Money-market indicators signaled short-term dollar-funding stress eased to the lowest level in more than 16 months.
Three-month London interbank offered rate, or Libor, which represents the rate at which banks say it would cost to borrow from another, fell to 0.305 percent, the lowest since Aug. 19, 2011, according to the British Bankers’ Association. The Libor- OIS spread, a gauge of banks’ reluctance to lend, narrowed to 15.4 basis points, from 15.9 basis points on Dec. 31.
Overnight index swaps, or OIS, give traders predictions on what the Federal Reserve’s effective funds rate will average for the term of the swap. The central bank’s target rate is set in a range of zero to 0.25 percent.
Predictions in the forward market for Libor-OIS, known as the FRA/OIS spread, fell to 19 basis points from 19.5 basis points on Dec. 31, according to the second rolling three month contracts.
The difference between the two-year swap rate and the comparable-maturity Treasury note yield, known as the swap spread, narrowed to 13.22 basis points from 13.75 basis points on Dec. 31. The gap is a gauge of investors’ perceptions of U.S. banking sector credit risk as swap rates are derived from expectations for dollar Libor.
Swap rates serve as benchmarks for investors in many types of debt, including mortgage-backed and auto-loan securities.
The seasonally adjusted amount of U.S. commercial paper rose $7.3 billion to $1.0656 trillion in the week ended Dec. 26, according to Fed data.
The cost for European banks to convert euro-denominated payment streams into dollars-based funding via the cross currency swaps market decreased. The three-month cross-currency basis swap was 19.3 basis points below Euribor, from 20.8 basis points on Dec. 31.
Foreign-exchange swaps are typically for periods of less than a year, while cross-currency basis swaps usually range from one to 30 years. The latter are agreements in which a person borrows in one currency and simultaneously lends in a different currency.

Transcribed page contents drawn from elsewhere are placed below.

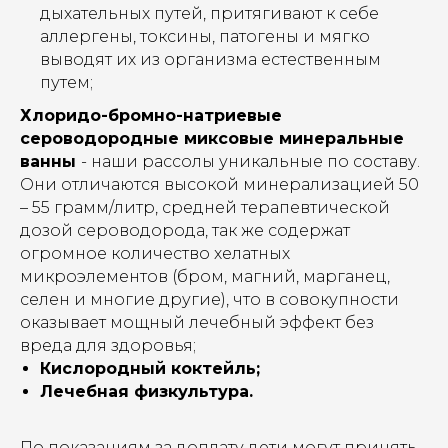
дыхательных путей, притягивают к себе
аллергены, токсины, патогены и мягко
выводят их из организма естественным
путем;
Хлоридо-бромно-натриевые
сероводородные миксовые минеральные
ванны
- наши рассолы уникальные по составу.
Они отличаются высокой минерализацией 50
– 55 грамм/литр, средней терапевтической
дозой сероводорода, так же содержат
огромное количество хелатных
микроэлементов (бром, магний, марганец,
селен и многие другие), что в совокупности
оказывает мощный лечебный эффект без
вреда для здоровья;
Кислородный коктейль;
Лечебная физкультура.
По показаниям за доплату дети могут принять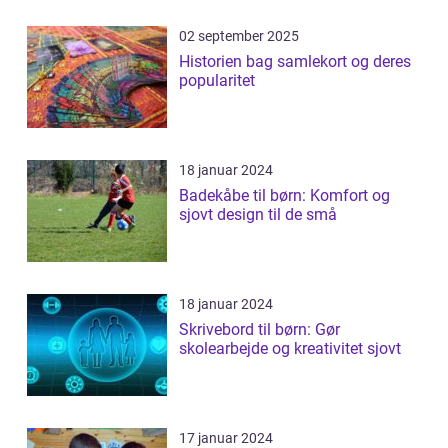
02 september 2025
Historien bag samlekort og deres
popularitet
18 januar 2024
Badekåbe til børn: Komfort og
sjovt design til de små
18 januar 2024
Skrivebord til børn: Gør
skolearbejde og kreativitet sjovt
17 januar 2024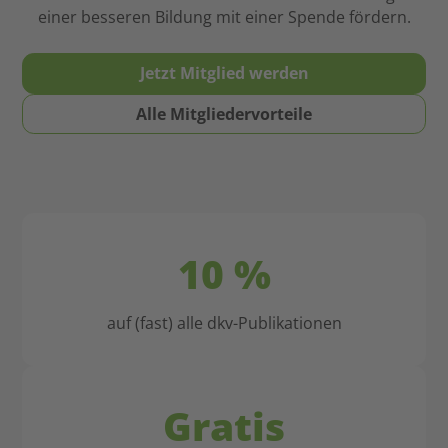
wichtige
einer besseren Bildung mit einer Spende fördern.
Empfehlung
Stütze
an
sein.
meine
Jetzt Mitglied werden
Deshalb
Student*innen
ist
und
Alle Mitgliedervorteile
religiöse
angehenden
Bildung
Referendar*innen:
und
Jetzt
Erziehung
eintreten,
so
nie
wichtig.
mehr
10 %
wechseln!
auf (fast) alle dkv-Publikationen
Gratis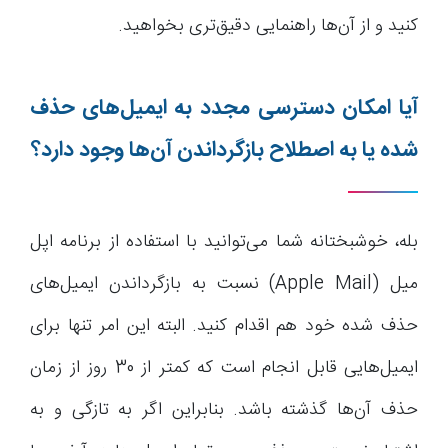
کنید و از آن‌ها راهنمایی دقیق‌تری بخواهید.
آیا امکان دسترسی مجدد به ایمیل‌های حذف
شده یا به اصطلاح بازگرداندن آن‌ها وجود دارد؟
بله، خوشبختانه شما می‌توانید با استفاده از برنامه اپل
میل (Apple Mail) نسبت به بازگرداندن ایمیل‌های
حذف شده خود هم اقدام کنید. البته این امر تنها برای
ایمیل‌هایی قابل انجام است که کمتر از 30 روز از زمان
حذف آن‌ها گذشته باشد. بنابراین اگر به تازگی و به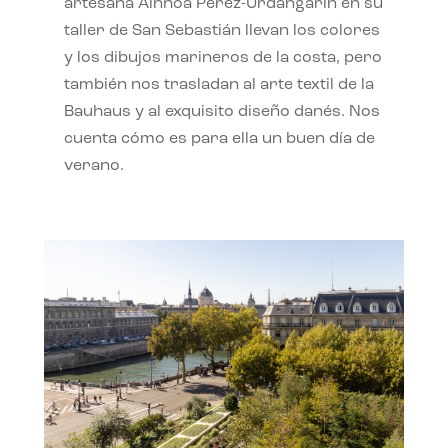
artesana Ainhoa Pérez-Urdangarín en su
taller de San Sebastián llevan los colores
y los dibujos marineros de la costa, pero
también nos trasladan al arte textil de la
Bauhaus y al exquisito diseño danés. Nos
cuenta cómo es para ella un buen día de
verano.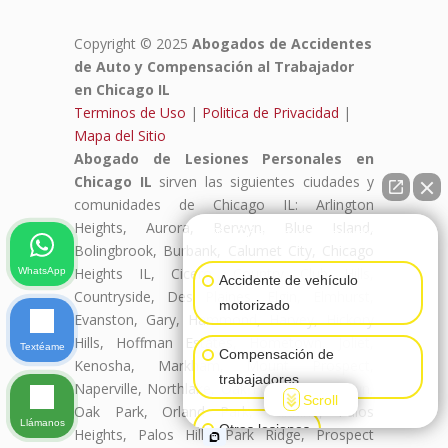
Copyright © 2025
Abogados de Accidentes
de Auto y Compensación al Trabajador
en Chicago IL
Terminos de Uso
|
Politica de Privacidad
|
Mapa del Sitio
Abogado de Lesiones Personales en
Chicago IL
sirven las siguientes ciudades y
comunidades de Chicago IL: Arlington
Heights, Aurora, Berwyn, Blue Island,
👋🏼¿Cómo puedo ayudarte?
Bolingbrook, Burbank, Calumet City, Chicago
Heights IL, Cicero, Country Club Hills,
WhatsApp
Accidente de vehículo
Countryside, Des Plaines, Elgin, Elmhurst,
motorizado
Evanston, Gary, Hammond, Harvey, Hickory
Hills, Hoffman Estates, Hometown, Joliet,
Textéame
Compensación de
Kenosha, Markham, Mount Prospect,
trabajadores
Naperville, Northlake, Oak Forest, Oak Lawn,
Scroll
Oak Park, Orland Park, Palatine, Palos
Llámanos
Otras lesiones
Heights, Palos Hills, Park Ridge, Prospect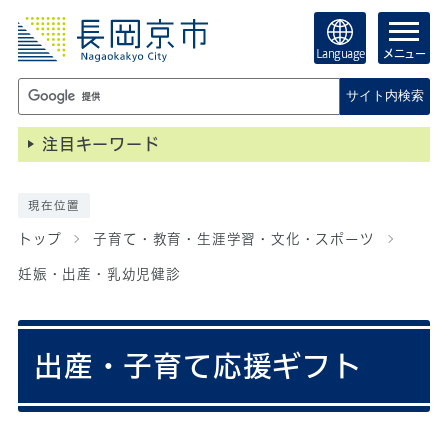
Language
メニュー
サイト内検索
注目キーワード
現在位置
トップ
子育て・教育・生涯学習・文化・スポーツ
妊娠・出産・乳幼児健診
出産・子育て応援ギフト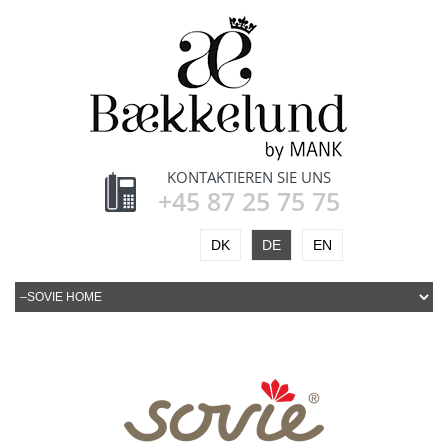
KONTAKTIEREN SIE UNS
+45 87 25 75 75
DK
DE
EN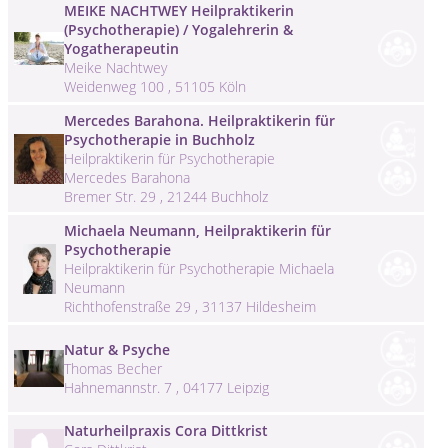
MEIKE NACHTWEY Heilpraktikerin
(Psychotherapie) / Yogalehrerin &
Yogatherapeutin
Meike Nachtwey
Weidenweg 100 , 51105 Köln
Mercedes Barahona. Heilpraktikerin für
Psychotherapie in Buchholz
Heilpraktikerin für Psychotherapie
Mercedes Barahona
Bremer Str. 29 , 21244 Buchholz
Michaela Neumann, Heilpraktikerin für
Psychotherapie
Heilpraktikerin für Psychotherapie Michaela
Neumann
Richthofenstraße 29 , 31137 Hildesheim
Natur & Psyche
Thomas Becher
Hahnemannstr. 7 , 04177 Leipzig
Naturheilpraxis Cora Dittkrist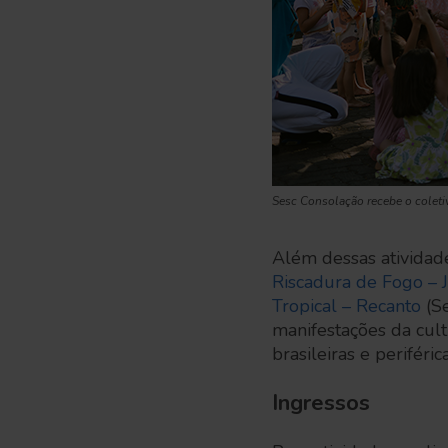
Sesc Consolação recebe o coleti
Além dessas atividade
Riscadura de Fogo – 
Tropical – Recanto
(Se
manifestações da cult
brasileiras e perifér
Ingressos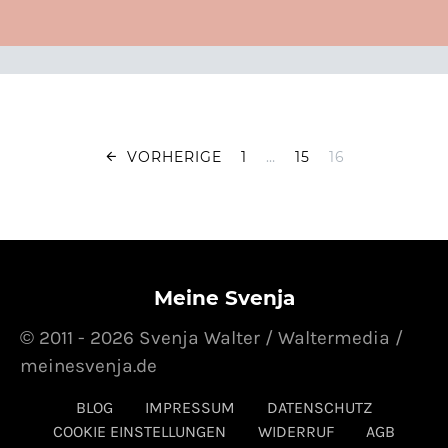
Seitennummer
VORHERIGE
1
…
15
16
Meine Svenja
© 2011 - 2026 Svenja Walter / Waltermedia /
meinesvenja.de
BLOG
IMPRESSUM
DATENSCHUTZ
COOKIE EINSTELLUNGEN
WIDERRUF
AGB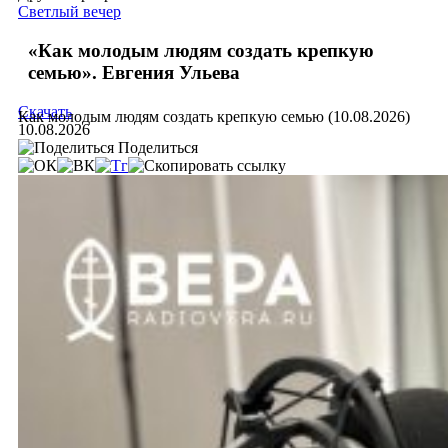
Светлый вечер
«Как молодым людям создать крепкую
семью». Евгения Ульева
Скачать
Как молодым людям создать крепкую семью (10.08.2026)
10.08.2026
Поделиться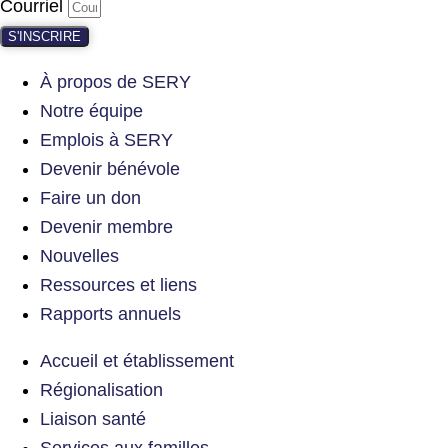
Courriel
S'INSCRIRE
À propos de SERY
Notre équipe
Emplois à SERY
Devenir bénévole
Faire un don
Devenir membre
Nouvelles
Ressources et liens
Rapports annuels
Accueil et établissement
Régionalisation
Liaison santé
Services aux familles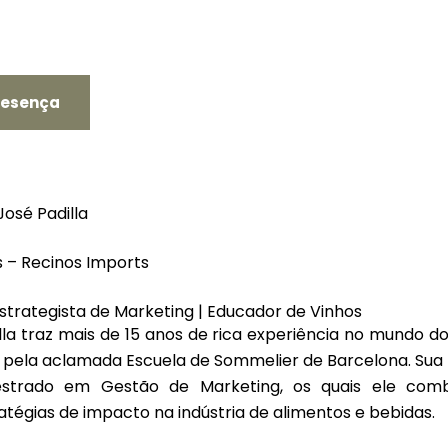
resença
osé Padilla
s – Recinos Imports
trategista de Marketing | Educador de Vinhos
a traz mais de 15 anos de rica experiência no mundo do 
 pela aclamada Escuela de Sommelier de Barcelona. Su
strado em Gestão de Marketing
, os quais ele com
tégias de impacto na indústria de alimentos e bebidas.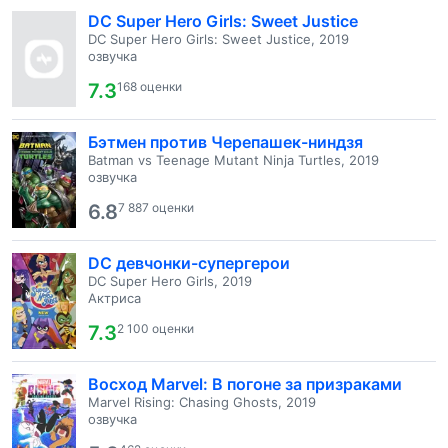
DC Super Hero Girls: Sweet Justice
DC Super Hero Girls: Sweet Justice, 2019
озвучка
7.3
168 оценки
Бэтмен против Черепашек-ниндзя
Batman vs Teenage Mutant Ninja Turtles, 2019
озвучка
6.8
7 887 оценки
DC девчонки-супергерои
DC Super Hero Girls, 2019
Актриса
7.3
2 100 оценки
Восход Marvel: В погоне за призраками
Marvel Rising: Chasing Ghosts, 2019
озвучка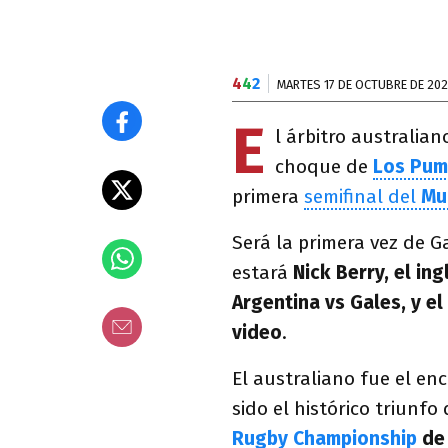
4
4
2
MARTES 17 DE OCTUBRE DE 20
E
l árbitro australia
choque de
Los Pum
primera
semifinal del
Mu
Será la primera vez de G
estará
Nick Berry, el in
Argentina vs Gales, y e
video
.
El australiano fue el en
sido el histórico triunfo
Rugby Championship
de 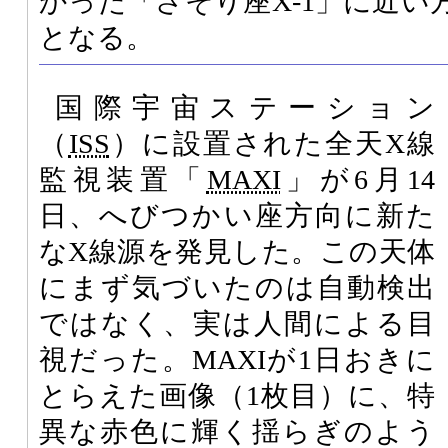
かった「さそり座X-1」に近い
となる。
国際宇宙ステーション
（
ISS
）に設置された全天X線
監視装置「
MAXI
」が6月14
日、へびつかい座方向に新た
なX線源を発見した。この天体
にまず気づいたのは自動検出
ではなく、実は人間による目
視だった。MAXIが1日おきに
とらえた画像（1枚目）に、特
異な赤色に輝く揺らぎのよう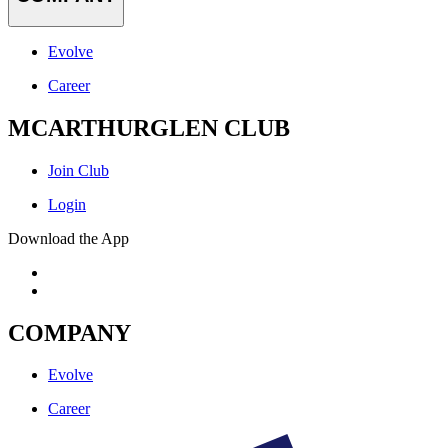
Evolve
Career
MCARTHURGLEN CLUB
Join Club
Login
Download the App
COMPANY
Evolve
Career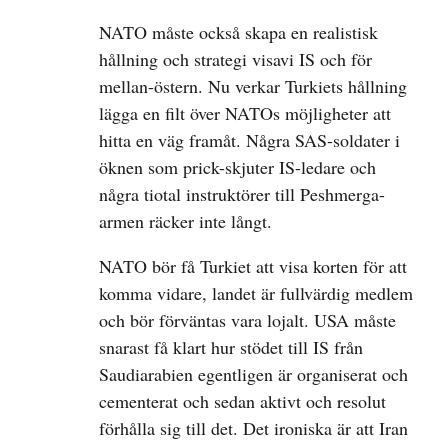
NATO måste också skapa en realistisk
hållning och strategi visavi IS och för
mellan-östern. Nu verkar Turkiets hållning
lägga en filt över NATOs möjligheter att
hitta en väg framåt. Några SAS-soldater i
öknen som prick-skjuter IS-ledare och
några tiotal instruktörer till Peshmerga-
armen räcker inte långt.
NATO bör få Turkiet att visa korten för att
komma vidare, landet är fullvärdig medlem
och bör förväntas vara lojalt. USA måste
snarast få klart hur stödet till IS från
Saudiarabien egentligen är organiserat och
cementerat och sedan aktivt och resolut
förhålla sig till det. Det ironiska är att Iran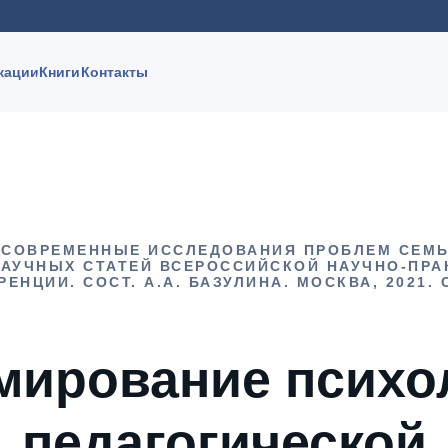
кации
Книги
Контакты
 СОВРЕМЕННЫЕ ИССЛЕДОВАНИЯ ПРОБЛЕМ СЕМЬ
НАУЧНЫХ СТАТЕЙ ВСЕРОССИЙСКОЙ НАУЧНО-ПРА
ЕНЦИИ. СОСТ. А.А. БАЗУЛИНА. МОСКВА, 2021. С
ирование психо
педагогической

The trade involves the exchange of two different floating-rate payments, each denominated in a different currency and based on a different index.
The Euribor-OIS spread, the difference between the euro interbank offered rate and overnight indexed swaps, was little changed. The measure of banks’ reluctance to lend to one another was 12.2 basis points compared to 12 basis points on Dec. 31.
The overnight Treasury general collateral repurchase agreement rate opened today at 0.3 percent, according to ICAP Plc, the world’s largest inter-dealer broker.
The average rate for borrowing and lending Treasuries for one day in the repo market was 0.29 percent on Dec. 31, according to index data provided on a one-day lag by the Depository Trust & Clearing Corp. That was little changed from the day before.
Securities dealers use repos to finance holdings and increase leverage. Securities that can be borrowed at interest rates close to the Fed’s target rate are called general collateral. Those in highest demand have lower rates and are called “special.”
The average rate for overnight federal funds, known as the fed effective rate, was 0.09 percent on Dec. 31. The rate opened today at 0.17 percent. The effective rate is a volume-weighted average of trades between major brokers for overnight funds, reported on a day lag by the Fed Bank of New York.